Tuesday 27 April 2021 9:30 pm

Microsoft sees continued demand for cloud services

It was another stellar quarter for Microsoft as it continued to benefit from the pandemic-induced shift to the cloud.

The tech heavyweight beat Wall Street expectations for quarterly revenue, rising 19 per cent to $41.7bn in the three months to March just ahead of analysts’ estimates of $41.03bn. 

Last quarter Microsoft reported a 17 per cent rise in revenues, seeing sales rise above $40bn for the first time to $43.1bn. 

The shift to remote working has seen demand for Microsoft’s cloud services soar and today said revenue in its “Intelligent Cloud” division rose 23 per cent to $15.1bn, with 50 per cent growth in Azure. 
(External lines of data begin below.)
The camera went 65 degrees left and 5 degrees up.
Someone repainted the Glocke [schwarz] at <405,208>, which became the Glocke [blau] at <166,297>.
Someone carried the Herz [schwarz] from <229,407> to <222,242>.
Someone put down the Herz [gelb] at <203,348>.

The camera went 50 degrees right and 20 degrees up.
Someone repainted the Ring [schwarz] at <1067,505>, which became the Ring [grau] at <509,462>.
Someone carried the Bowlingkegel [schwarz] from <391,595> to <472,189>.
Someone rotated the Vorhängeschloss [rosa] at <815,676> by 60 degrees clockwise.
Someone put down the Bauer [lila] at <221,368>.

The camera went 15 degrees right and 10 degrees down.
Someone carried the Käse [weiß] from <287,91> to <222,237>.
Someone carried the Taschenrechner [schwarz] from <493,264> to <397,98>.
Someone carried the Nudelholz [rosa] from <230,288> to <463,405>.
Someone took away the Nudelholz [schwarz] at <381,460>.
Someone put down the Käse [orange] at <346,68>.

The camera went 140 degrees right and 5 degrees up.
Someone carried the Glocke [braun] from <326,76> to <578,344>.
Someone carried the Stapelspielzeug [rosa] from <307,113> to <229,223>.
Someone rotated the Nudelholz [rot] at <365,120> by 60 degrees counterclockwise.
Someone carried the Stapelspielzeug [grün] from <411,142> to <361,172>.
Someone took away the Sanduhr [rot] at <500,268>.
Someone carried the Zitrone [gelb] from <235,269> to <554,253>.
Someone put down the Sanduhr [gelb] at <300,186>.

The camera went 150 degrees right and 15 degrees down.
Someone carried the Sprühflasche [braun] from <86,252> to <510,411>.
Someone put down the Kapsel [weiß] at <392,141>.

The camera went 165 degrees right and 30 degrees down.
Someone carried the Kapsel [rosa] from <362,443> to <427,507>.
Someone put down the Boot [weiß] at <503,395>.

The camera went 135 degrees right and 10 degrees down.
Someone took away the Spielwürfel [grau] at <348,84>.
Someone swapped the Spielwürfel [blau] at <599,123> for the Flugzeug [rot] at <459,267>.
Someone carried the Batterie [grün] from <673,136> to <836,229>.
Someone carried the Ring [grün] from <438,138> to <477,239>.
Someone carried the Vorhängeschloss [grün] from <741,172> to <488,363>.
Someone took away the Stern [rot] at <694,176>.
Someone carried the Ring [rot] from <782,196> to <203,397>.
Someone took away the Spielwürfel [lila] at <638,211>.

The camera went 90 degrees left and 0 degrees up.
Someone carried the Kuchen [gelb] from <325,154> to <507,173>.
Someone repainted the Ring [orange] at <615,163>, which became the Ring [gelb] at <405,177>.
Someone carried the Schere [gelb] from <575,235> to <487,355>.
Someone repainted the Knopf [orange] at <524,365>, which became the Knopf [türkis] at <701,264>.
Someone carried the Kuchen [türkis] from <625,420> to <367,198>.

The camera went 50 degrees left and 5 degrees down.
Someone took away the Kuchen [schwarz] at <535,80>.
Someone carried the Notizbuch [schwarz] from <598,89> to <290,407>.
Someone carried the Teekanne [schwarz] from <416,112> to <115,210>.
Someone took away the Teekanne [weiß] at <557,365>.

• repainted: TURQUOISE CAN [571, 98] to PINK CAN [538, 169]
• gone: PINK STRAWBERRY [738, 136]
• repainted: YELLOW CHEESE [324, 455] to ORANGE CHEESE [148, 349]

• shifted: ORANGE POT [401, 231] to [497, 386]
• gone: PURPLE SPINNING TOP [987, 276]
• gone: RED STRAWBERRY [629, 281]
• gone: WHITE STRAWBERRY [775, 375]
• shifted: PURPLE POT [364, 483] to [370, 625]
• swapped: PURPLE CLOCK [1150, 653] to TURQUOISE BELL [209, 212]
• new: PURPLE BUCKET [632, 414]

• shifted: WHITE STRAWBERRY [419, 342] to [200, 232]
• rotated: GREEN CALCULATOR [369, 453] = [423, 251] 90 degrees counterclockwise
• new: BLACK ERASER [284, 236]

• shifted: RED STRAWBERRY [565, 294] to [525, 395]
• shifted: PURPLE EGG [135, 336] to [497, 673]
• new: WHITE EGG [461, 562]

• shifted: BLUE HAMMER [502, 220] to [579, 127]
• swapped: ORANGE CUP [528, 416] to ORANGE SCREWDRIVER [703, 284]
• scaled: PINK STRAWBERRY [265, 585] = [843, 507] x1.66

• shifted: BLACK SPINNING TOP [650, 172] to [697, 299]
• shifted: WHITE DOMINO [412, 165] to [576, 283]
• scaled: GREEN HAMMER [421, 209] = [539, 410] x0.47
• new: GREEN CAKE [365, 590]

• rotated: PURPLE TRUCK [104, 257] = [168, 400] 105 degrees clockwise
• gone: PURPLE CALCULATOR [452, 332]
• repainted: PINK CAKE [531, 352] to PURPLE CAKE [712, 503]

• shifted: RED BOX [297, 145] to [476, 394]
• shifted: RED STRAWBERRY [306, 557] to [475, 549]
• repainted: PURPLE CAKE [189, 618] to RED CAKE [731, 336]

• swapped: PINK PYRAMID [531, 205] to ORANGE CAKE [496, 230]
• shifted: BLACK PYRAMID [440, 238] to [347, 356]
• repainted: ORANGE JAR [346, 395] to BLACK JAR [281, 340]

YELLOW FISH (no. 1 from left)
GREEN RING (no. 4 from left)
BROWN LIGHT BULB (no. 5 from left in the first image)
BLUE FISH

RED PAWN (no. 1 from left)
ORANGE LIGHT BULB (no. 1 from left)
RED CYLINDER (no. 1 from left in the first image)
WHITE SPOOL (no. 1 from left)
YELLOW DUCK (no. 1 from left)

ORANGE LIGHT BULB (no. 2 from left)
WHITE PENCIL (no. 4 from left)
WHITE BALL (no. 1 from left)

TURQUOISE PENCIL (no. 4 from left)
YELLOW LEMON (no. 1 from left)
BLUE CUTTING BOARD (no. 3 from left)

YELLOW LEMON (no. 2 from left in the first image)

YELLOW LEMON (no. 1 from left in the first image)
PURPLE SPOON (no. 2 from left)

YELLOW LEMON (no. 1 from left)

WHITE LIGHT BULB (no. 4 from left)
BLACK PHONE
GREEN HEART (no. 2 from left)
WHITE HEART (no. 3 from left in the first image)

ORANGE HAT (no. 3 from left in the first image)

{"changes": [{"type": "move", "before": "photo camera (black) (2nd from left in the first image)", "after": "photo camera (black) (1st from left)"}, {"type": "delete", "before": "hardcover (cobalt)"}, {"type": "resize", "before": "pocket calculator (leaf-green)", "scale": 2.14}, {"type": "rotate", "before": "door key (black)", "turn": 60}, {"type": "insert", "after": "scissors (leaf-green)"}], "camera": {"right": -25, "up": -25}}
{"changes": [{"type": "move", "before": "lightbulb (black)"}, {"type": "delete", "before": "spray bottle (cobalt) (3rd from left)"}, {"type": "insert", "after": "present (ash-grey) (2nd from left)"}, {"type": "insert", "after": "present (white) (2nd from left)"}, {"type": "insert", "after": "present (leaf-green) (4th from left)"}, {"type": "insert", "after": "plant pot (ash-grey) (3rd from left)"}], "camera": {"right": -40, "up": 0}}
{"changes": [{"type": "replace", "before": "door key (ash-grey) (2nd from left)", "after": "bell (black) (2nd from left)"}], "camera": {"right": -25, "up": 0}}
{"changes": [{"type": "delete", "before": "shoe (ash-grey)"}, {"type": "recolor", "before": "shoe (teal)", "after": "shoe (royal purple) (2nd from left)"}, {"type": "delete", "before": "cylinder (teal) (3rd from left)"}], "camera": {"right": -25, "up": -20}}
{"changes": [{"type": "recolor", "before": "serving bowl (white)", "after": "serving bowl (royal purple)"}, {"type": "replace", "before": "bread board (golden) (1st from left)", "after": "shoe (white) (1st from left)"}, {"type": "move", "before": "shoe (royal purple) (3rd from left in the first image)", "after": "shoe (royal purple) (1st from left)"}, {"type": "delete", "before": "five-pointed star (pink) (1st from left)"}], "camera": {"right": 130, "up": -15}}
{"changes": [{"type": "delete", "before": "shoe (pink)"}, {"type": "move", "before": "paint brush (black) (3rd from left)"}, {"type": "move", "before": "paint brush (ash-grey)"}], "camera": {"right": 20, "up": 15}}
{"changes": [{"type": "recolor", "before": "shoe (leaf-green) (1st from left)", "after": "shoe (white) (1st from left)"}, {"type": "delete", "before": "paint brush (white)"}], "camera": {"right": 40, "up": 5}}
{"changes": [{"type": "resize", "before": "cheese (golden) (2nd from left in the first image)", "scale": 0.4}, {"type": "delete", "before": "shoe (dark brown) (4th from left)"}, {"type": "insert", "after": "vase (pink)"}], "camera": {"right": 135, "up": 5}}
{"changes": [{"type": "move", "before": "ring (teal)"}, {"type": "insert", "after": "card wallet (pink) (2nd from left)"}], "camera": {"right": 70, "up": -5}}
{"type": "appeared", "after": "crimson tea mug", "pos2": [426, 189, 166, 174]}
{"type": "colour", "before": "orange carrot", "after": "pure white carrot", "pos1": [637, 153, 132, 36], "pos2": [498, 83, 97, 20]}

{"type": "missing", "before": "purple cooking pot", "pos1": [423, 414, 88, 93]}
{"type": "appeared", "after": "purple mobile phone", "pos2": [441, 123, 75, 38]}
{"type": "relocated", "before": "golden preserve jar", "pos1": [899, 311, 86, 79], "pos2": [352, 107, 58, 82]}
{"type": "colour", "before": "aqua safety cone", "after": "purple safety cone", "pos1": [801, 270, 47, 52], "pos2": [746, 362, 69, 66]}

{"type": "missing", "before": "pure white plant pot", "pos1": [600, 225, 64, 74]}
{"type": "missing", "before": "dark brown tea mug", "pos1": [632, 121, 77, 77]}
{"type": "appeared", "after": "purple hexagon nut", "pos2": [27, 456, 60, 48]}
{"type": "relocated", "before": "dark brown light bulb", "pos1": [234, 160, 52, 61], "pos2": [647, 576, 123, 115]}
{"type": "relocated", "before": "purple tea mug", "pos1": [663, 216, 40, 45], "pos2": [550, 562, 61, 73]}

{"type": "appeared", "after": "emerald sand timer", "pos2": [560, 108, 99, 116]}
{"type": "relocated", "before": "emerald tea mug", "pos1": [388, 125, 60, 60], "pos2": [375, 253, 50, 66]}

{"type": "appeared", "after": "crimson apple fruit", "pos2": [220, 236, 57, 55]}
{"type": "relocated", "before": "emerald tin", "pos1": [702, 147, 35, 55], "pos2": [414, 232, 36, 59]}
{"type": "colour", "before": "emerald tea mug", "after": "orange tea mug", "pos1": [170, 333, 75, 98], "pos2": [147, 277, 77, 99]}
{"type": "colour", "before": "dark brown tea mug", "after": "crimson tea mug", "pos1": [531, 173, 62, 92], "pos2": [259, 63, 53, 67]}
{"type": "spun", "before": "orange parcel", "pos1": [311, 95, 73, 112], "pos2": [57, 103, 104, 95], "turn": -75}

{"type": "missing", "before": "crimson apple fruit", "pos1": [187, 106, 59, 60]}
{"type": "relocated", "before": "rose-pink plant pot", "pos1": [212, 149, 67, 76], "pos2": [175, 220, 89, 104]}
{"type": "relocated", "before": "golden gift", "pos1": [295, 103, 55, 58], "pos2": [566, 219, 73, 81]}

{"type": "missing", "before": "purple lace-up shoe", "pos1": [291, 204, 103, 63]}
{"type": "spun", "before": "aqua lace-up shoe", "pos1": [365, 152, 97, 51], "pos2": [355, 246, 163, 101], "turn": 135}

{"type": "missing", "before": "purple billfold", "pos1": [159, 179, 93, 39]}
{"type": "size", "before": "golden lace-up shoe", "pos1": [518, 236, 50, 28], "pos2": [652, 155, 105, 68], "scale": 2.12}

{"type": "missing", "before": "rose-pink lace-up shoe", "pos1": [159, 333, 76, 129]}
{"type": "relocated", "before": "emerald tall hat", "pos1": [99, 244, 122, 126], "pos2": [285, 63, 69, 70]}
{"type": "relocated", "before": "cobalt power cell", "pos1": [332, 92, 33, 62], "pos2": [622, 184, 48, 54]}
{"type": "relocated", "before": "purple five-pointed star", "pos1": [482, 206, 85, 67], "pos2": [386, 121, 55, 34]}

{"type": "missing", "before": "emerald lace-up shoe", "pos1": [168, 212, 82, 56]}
“Over a year into the pandemic, digital adoption curves aren’t slowing down. They’re accelerating, and it’s just the beginning,” chief executive Satya Nadella said. “We are building the cloud for the next decade, expanding our addressable market and innovating across every layer of the tech stack to help our customers be resilient and transform.”

Sales in its personal computing division, which includes software and consoles, jumped 19 per cent to $13bn. Windows OEM revenue rose 10 per cent while its Xbox consoles increased 34 per cent in the quarter. 

Microsoft continues to benefit from the shift to the cloud which has accelerated across all industries over the past year,” NIck McQuire, chief of research at CSS Insight said. “The “flywheel effect” of increasing integration between its portfolio of products, has benefited Microsoft perhaps more than any other tech firm at the moment.” 

Earlier this month Microsoft announced plans to buy AI health firm Nuance Communications for $19.7bn as it looks to bolster its healthcare offering. 

The merger builds on a partnership inked between the two companies in 2019 to combine the health firm’s technology with Microsoft’s cloud services.

It also marks increased demand for health tech services after the Covid-19 pandemic sparked a shift to virtual medical consultations.